Non è soltanto il tema trattato ad essere investito da tali problemi e mancanze; in maniera molto
simile rimane difficile l’approccio della politica internazionale stessa, ad esempio, al tema del
diritto di cittadinanza o del diritto d’asilo (vedi come esempio la difficoltà in Italia di concedere
il diritto di voto, attivo e passivo, a livello locale ai residenti stranieri e il modo in cui lo stato
Italiano ha ratificato la Convenzione sulla partecipazione degli stranieri alla vita pubblica a
livello locale entrata in vigore nel nostro paese nel 1997, o ancora il numero esiguo di ratifiche
che la Convenzione appena citata ha sino ad oggi raggiunto - 8 -). Il relativo dibattito, acceso e
profondo, che coinvolge soprattutto, e ancora una volta, gli stati europei e occidentali, è
anch’esso frenato dalle volontà dei governi di non farsi imbrigliare troppo e oltre un certo limite
da principi non puramente nazionali. Come affermato più volte dall’Assemblea Generale delle
Nazioni Unite e dal Segretario Generale della stessa Organizzazione, il non raggiungimento di
politiche comuni e quanto più conformi a principi fondamentali quali quelli fondati sul diritto
internazionale dei diritti umani, non può che giocare a sfavore della costruzione di un ordine
mondiale umano e sociale più giusto e più equo per tutti.

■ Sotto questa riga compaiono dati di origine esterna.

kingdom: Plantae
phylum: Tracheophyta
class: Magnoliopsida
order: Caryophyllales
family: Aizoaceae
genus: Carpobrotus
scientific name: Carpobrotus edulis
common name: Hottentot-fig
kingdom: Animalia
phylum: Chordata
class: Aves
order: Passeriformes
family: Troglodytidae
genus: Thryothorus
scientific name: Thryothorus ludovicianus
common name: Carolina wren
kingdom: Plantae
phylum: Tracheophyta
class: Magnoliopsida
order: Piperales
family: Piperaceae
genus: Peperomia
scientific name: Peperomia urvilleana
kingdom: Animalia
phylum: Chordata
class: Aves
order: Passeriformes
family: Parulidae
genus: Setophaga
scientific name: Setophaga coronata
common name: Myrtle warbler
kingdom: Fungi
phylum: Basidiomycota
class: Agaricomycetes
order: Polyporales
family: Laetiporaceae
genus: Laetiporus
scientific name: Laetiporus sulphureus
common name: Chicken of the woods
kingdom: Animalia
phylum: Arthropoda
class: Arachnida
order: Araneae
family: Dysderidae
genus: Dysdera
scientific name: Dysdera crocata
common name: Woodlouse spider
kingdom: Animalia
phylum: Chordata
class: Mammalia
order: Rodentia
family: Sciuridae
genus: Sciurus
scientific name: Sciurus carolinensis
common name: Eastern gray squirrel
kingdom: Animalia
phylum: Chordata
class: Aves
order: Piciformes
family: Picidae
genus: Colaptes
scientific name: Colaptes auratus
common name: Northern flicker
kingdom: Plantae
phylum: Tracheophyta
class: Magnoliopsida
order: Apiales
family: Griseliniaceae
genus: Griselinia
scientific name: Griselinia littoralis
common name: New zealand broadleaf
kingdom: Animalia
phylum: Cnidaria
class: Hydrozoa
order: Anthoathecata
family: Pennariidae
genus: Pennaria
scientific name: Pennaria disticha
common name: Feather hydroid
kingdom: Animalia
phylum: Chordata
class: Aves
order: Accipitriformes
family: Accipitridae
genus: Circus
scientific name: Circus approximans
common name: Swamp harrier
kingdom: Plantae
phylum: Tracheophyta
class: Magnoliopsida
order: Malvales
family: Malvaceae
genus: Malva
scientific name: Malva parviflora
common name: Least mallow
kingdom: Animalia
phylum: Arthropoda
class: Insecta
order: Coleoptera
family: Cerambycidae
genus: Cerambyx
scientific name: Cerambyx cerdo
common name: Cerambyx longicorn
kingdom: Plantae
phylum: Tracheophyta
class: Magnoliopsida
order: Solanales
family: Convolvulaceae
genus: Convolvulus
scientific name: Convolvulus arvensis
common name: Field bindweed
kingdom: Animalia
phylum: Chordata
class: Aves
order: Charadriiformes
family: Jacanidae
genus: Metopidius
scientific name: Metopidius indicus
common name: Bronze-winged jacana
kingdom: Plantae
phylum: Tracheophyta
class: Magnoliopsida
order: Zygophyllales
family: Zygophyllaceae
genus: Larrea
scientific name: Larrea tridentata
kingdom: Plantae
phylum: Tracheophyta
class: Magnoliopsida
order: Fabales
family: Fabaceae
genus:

Mentre il diritto internazionale continua, seppur a fatica, a fare dei passi in avanti, i paesi, in
primis quelli più “forti”, rimangono attenti a non lasciarsi sottrarre il controllo della loro
“politica”; il tema dei diritti umani dei lavoratori migranti, va riconosciuto, sta assumendo
sempre più peso e rilevanza nella sfera globale, gli strumenti per rendere tale rilevanza un fattore
di concreta “presenza giuridica” si stanno moltiplicando, la non eguale distribuzione del
fenomeno immigrazione sulla superficie del pianeta forse gioca a sfavore, ma ancora una volta si
può dire che la via è stata indicata e che sarà necessario sempre più prenderne atto.